What makes these categories especially useful is that they are not isolated perks. They work best when they reinforce one another and are considered as part of the daily experience of the building. That does not mean every property needs to deliver all of them at once. In many cases, the more realistic approach is to prioritize the features that address the most immediate needs of the workplace and integrate others over time. The strongest amenity strategies are not always the most extensive; they are the ones that make the office feel more functional, more supportive, and more aligned with how people actually work [1], [3], [14].

This is also why amenity planning should not be treated as a separate layer added after the main workplace strategy is already set. Amenities are most effective when they are considered as part of the broader experience of the building; how people arrive, where they can focus, how they take breaks, how they move, and where they connect. Seen in that light, amenities become less about image and more about creating a workplace that people can use well over time [2], [3], [15].

 

References

[1] Gensler, “The Top 10 Things Employees Value Inside and Beyond the Office,” Feb. 27, 2026.
[2] CBRE, 2025 Americas Office Occupier Sentiment Survey, 2025.
[3] JLL, “Three amenities owners are adding to office buildings,” 2025.
[4] A. Naicker, A. Shrestha, C. Joshi, W. Willett, and D. Spiegelman, “Workplace cafeteria and other multicomponent interventions to promote healthy eating among adults: A systematic review,” Preventive Medicine Reports, vol. 22, 2021.
[5] Centers for Disease Control and Prevention, “Food Service Guidelines,” Jan. 8, 2024.
[6] International WELL Building Institute, “Nourishment,” WELL Standard, 2026.
[7] International WELL Building Institute, “Drinking water promotion,” WELL Standard, 2026.
[8] L. Geboers, S. K. Djojosoeparto, F. C. Rongen, and M. P. Poelman, “The role of the workplace food environment in eating behaviors of employees at small and medium-sized enterprises: a qualitative study in the Netherlands,” BMC Public Health, 2025.

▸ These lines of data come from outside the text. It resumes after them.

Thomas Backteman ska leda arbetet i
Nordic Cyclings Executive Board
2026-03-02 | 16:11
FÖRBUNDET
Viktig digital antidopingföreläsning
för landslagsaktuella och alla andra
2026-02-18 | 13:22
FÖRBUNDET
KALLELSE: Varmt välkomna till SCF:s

[9] H. Kalmanovich-Cohen and S. J. Stanton, “Leveraging quiet: The power of choosing your workspace,” Industrial and Organizational Psychology, vol. 17, 2024.

[10] F. Tuz-Johora and I.-S. Kim, “An Analysis of Restorative Space Design Standards Through a Theory-Based Framework,” Architectural Research, vol. 28, no. 2, 2026.

[11] World Green Building Council, Health, Wellbeing and Productivity in Offices: The Next Chapter for Green Building, 2014.

[12] International WELL Building Institute, WELL Building Standard v2, Sound and Mind concepts, 2026.

[13] Centers for Disease Control and Prevention, “Employers,” Active People, Healthy Nation, Sep. 29, 2025.
[14] International WELL Building Institute, WELL Building Standard v2, 2026.

[15] M. Hu, N. Kok, and J. Palacios, “Tenant Satisfaction and Commercial Building Performance,” 2023.